I'd give it a shot and see if it helps.

> Pretty much everything in the configuration except lsb:nfs-kernel-server came right over.
> 
> Now, everything will run properly on the primary node (as was the case with Ubuntu) but...
> If I put the "test-sana" node into standby, first NFS stops, then the VIP stops, then the three NFS-shared filesystems get umounted (perfect so far)
> Then.. it appears that parts of the NFS service, either idmapd or rpcbind haven't released their hold on the rpc_pipefs filesystem, so it's still mounted... it's mounted inside /var/lib/nfs, which is on the last drbd volume.
> Pacemaker, or some other element detects that rpc_pipefs was still mounted, umounts it, then umounts /var/lib/nfs, which should clear the way for everything else to work.. but that's not what happens.
> 
> At this point, the ms_drbd_r<N> should demote to "Secondary" on the primary mode, allowing for the secondary node to promote to "Primary" and services to start on "test-sanb", but instead the drbd processes on "test-sana" end up marked as "Stopped" and checking `cat /proc/drbd` shows that the volumes are still Primary/Secondary UpToDate/UpToDate on test-sana (and the opposite on test-sanb)
> 
> It takes AGES (several minutes) for things to reach this state.
> 
> They stay this way indefinitely.  If I manually demote DRBD resources on test-sana, they end up listed as "Master" in a "crm status" or "pcs status" again, and eventually the status changes to "Primary/Secondary" in /proc/drbd as well.
> 
> If I put node test-sana back online (node online test-sana) it takes a few seconds for services to start back up and serve content again.
> 
> Since I cannot get services to run on test-sanb at all thus far, I don't know if the symptoms would be the same in both directions.

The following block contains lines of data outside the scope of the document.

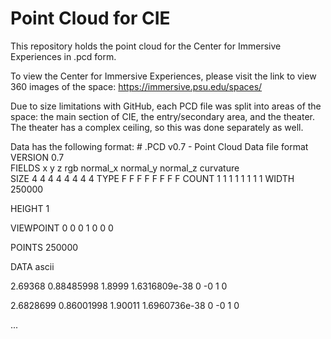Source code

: # Point Cloud for CIE

This repository holds the point cloud for the Center for Immersive Experiences in .pcd form. 

To view the Center for Immersive Experiences, please visit the link to view 360 images of the space: https://immersive.psu.edu/spaces/ 

Due to size limitations with GitHub, each PCD file was split into areas of the space: the main section of CIE, the entry/secondary area, and the theater. The theater has a complex ceiling, so this was done separately as well.  

Data has the following format:
\# .PCD v0.7 - Point Cloud Data file format\
VERSION 0.7\
FIELDS x y z rgb normal_x normal_y normal_z curvature\
SIZE 4 4 4 4 4 4 4 4
TYPE F F F F F F F F
COUNT 1 1 1 1 1 1 1 1
WIDTH 250000

HEIGHT 1

VIEWPOINT 0 0 0 1 0 0 0

POINTS 250000

DATA ascii

2.69368 0.88485998 1.8999 1.6316809e-38 0 -0 1 0

2.6828699 0.86001998 1.90011 1.6960736e-38 0 -0 1 0

...
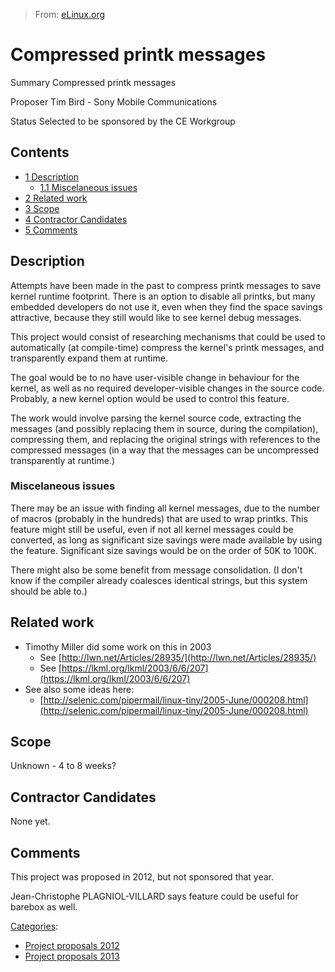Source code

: > From: [eLinux.org](http://eLinux.org/Compressed_printk_messages "http://eLinux.org/Compressed_printk_messages")


# Compressed printk messages



 Summary
Compressed printk messages

 Proposer
Tim Bird - Sony Mobile Communications

 Status
Selected to be sponsored by the CE Workgroup

## Contents

-   [1 Description](#description)
    -   [1.1 Miscelaneous issues](#miscelaneous-issues)
-   [2 Related work](#related-work)
-   [3 Scope](#scope)
-   [4 Contractor Candidates](#contractor-candidates)
-   [5 Comments](#comments)

## Description

Attempts have been made in the past to compress printk messages to save
kernel runtime footprint. There is an option to disable all printks, but
many embedded developers do not use it, even when they find the space
savings attractive, because they still would like to see kernel debug
messages.

This project would consist of researching mechanisms that could be used
to automatically (at compile-time) compress the kernel's printk
messages, and transparently expand them at runtime.

The goal would be to no have user-visible change in behaviour for the
kernel, as well as no required developer-visible changes in the source
code. Probably, a new kernel option would be used to control this
feature.

The work would involve parsing the kernel source code, extracting the
messages (and possibly replacing them in source, during the
compilation), compressing them, and replacing the original strings with
references to the compressed messages (in a way that the messages can be
uncompressed transparently at runtime.)

### Miscelaneous issues

There may be an issue with finding all kernel messages, due to the
number of macros (probably in the hundreds) that are used to wrap
printks. This feature might still be useful, even if not all kernel
messages could be converted, as long as significant size savings were
made available by using the feature. Significant size savings would be
on the order of 50K to 100K.

There might also be some benefit from message consolidation. (I don't
know if the compiler already coalesces identical strings, but this
system should be able to.)

## Related work

-   Timothy Miller did some work on this in 2003
    -   See
        [http://lwn.net/Articles/28935/](http://lwn.net/Articles/28935/)
    -   See
        [https://lkml.org/lkml/2003/6/6/207](https://lkml.org/lkml/2003/6/6/207)
-   See also some ideas here:
    -   [http://selenic.com/pipermail/linux-tiny/2005-June/000208.html](http://selenic.com/pipermail/linux-tiny/2005-June/000208.html)

## Scope

Unknown - 4 to 8 weeks?

## Contractor Candidates

None yet.

## Comments

This project was proposed in 2012, but not sponsored that year.

Jean-Christophe PLAGNIOL-VILLARD says feature could be useful for
barebox as well.


[Categories](http://eLinux.org/Special:Categories "Special:Categories"):

-   [Project proposals
    2012](http://eLinux.org/Category:Project_proposals_2012 "Category:Project proposals 2012")
-   [Project proposals
    2013](http://eLinux.org/Category:Project_proposals_2013 "Category:Project proposals 2013")

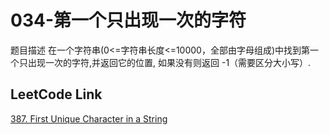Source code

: # 034-第一个只出现一次的字符

题目描述
在一个字符串(0<=字符串长度<=10000，全部由字母组成)中找到第一个只出现一次的字符,并返回它的位置, 如果没有则返回 -1（需要区分大小写）.


## LeetCode Link
[387. First Unique Character in a String](https://leetcode.com/problems/first-unique-character-in-a-string/description/)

> I can't find any differences in the two nodes that should account for this.
> 
> ---
> 
> In any case, what I need to arrive at is a working solution for NFS failure across two nodes.
> 
> I have several systems where I'm using just heartbeat in order to failover IP address, drbd, and nfs, but for single instances of drbd/nfs
> 
> I cannot find any working examples for either Ubuntu 14.04, nor CentOS 7 for this scenario.  (There are some out there for Ubuntu, but they do not appear to actually work with modern pacemaker et al.)
> 
> Does anyone have an example of working configurations for this?
> 
> My existing pacemaker configuration can be found here:  http://paste.ie/view/c766a4ff
> 
> As I mentioned, the configurations are nearly identical for both the Ubuntu 14.04 and CentOS 7 setups, and the hardware used is the same in both cases.
> 
> I know that I do not have Stonith configured, as well.  I do not have access to any fencing devices for a test system and have to rely on software only.